▶ [WORK TASK]: Copy out every row that contains the word "chart".

▶ [STORED DATA]:
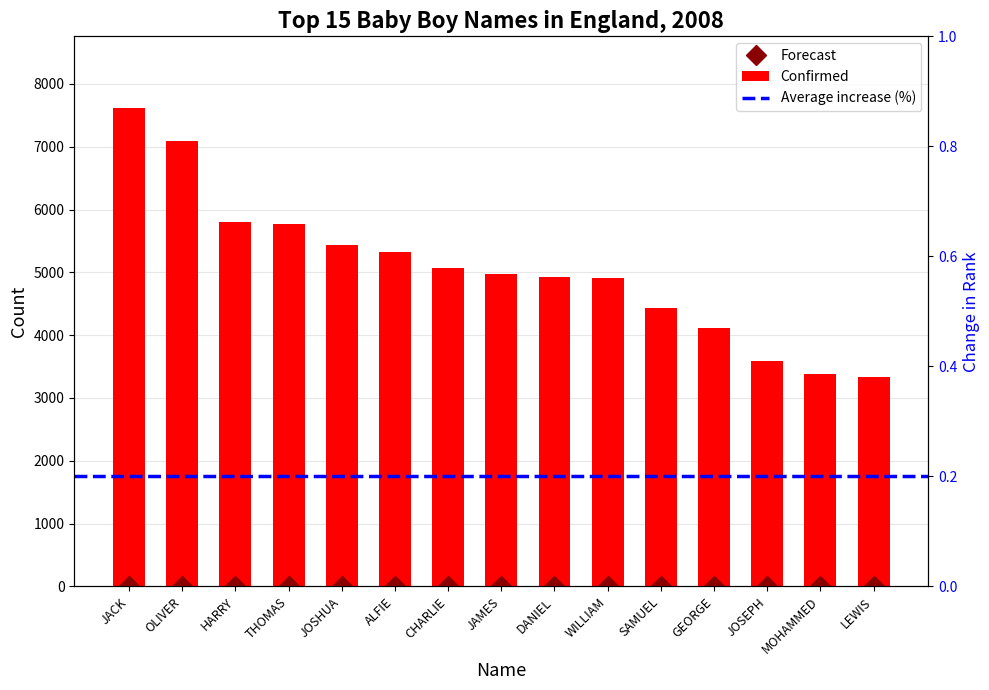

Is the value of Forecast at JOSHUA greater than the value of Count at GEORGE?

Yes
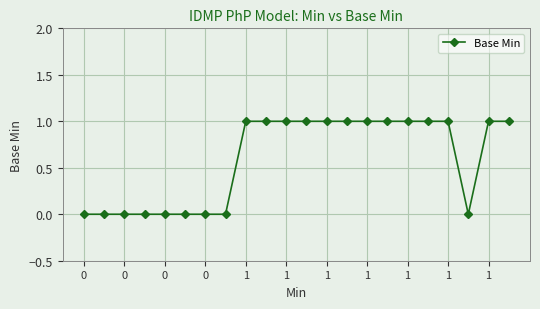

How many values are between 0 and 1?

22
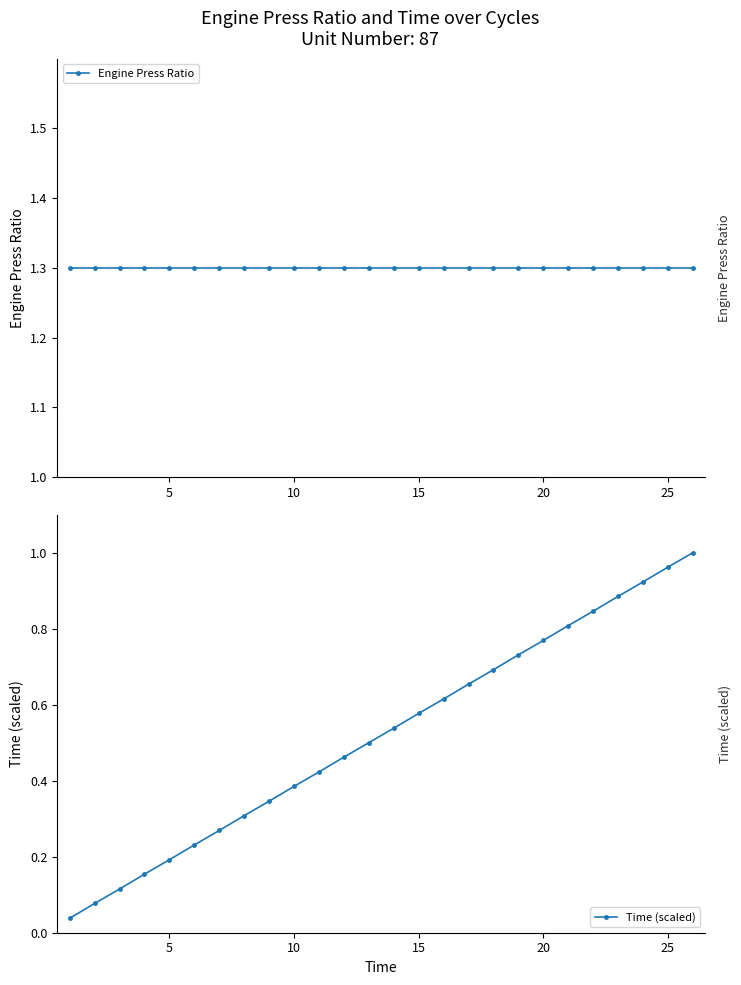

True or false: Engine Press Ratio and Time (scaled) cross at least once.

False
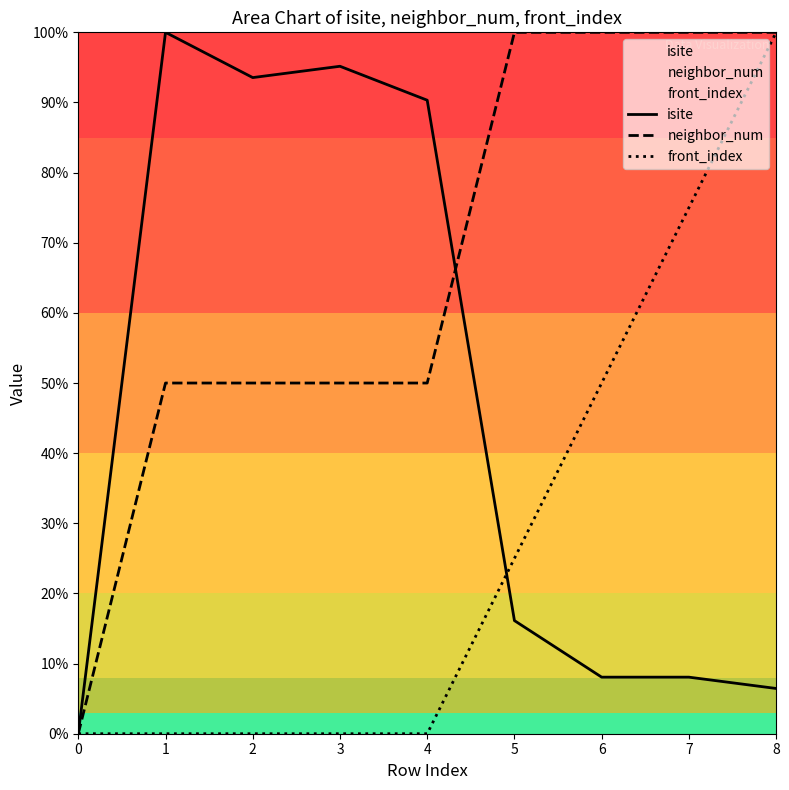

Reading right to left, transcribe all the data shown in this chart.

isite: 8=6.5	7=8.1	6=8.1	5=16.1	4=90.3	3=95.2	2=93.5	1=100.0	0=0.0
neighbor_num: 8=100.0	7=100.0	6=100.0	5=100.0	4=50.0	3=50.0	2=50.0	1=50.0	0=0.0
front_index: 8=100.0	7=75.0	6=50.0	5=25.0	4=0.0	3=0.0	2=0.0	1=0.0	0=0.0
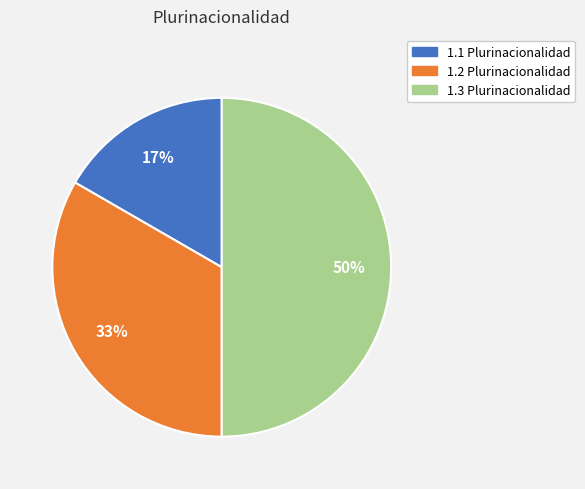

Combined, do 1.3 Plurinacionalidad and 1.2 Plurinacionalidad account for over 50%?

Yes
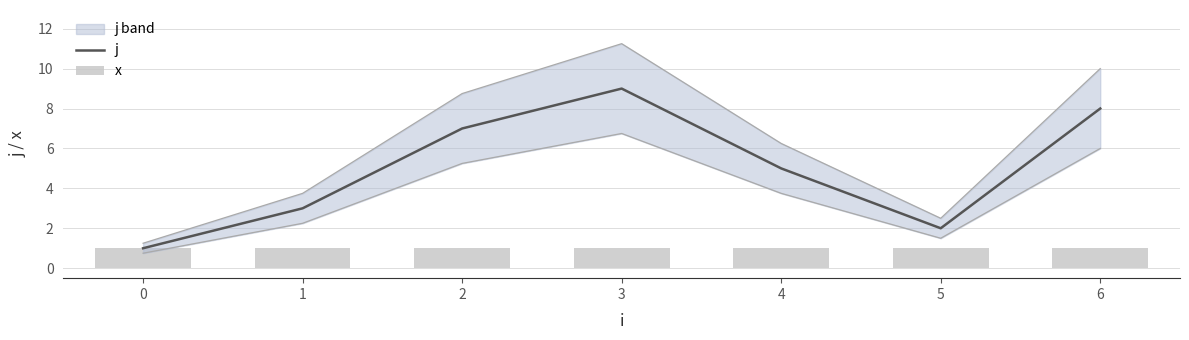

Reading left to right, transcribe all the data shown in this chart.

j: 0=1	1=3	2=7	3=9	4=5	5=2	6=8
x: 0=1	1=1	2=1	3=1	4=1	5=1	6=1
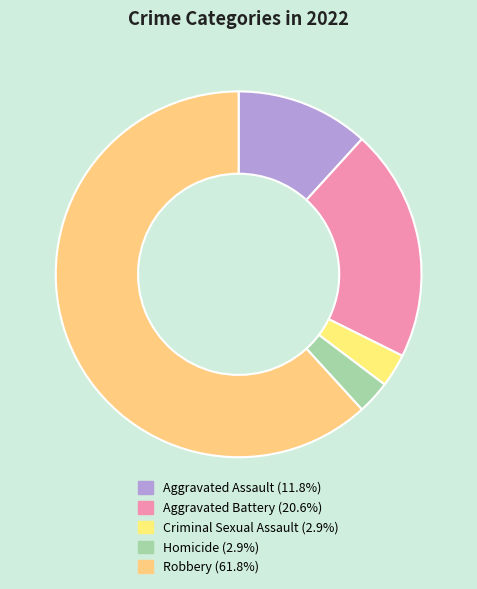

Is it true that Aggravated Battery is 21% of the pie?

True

==

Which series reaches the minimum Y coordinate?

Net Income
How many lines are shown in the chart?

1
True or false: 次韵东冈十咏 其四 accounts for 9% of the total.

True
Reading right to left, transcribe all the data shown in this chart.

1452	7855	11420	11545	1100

--

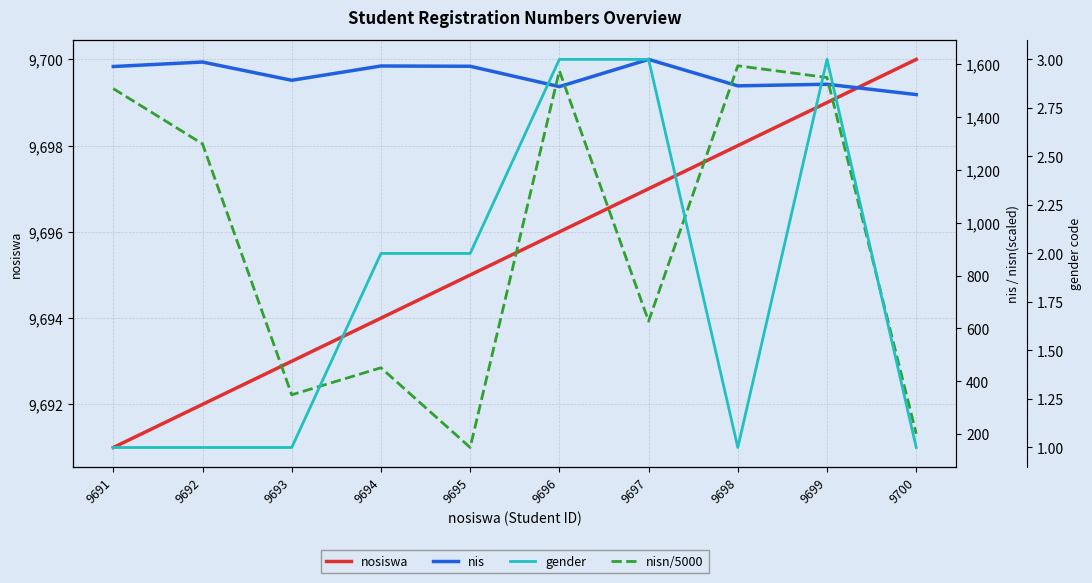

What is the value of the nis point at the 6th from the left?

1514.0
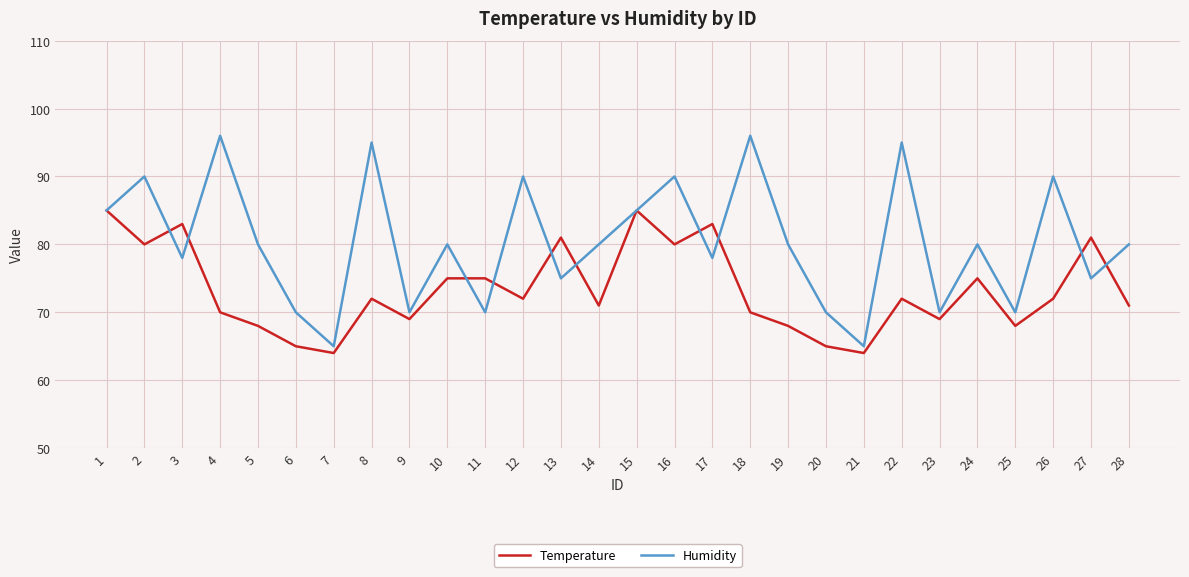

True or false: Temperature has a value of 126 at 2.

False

▶ [RESPONSE BOX]:
Reading right to left, transcribe all the data shown in this chart.
Reading left to right, transcribe all the data shown in this chart.
How many lines are shown in the chart?
Reading right to left, transcribe all the data shown in this chart.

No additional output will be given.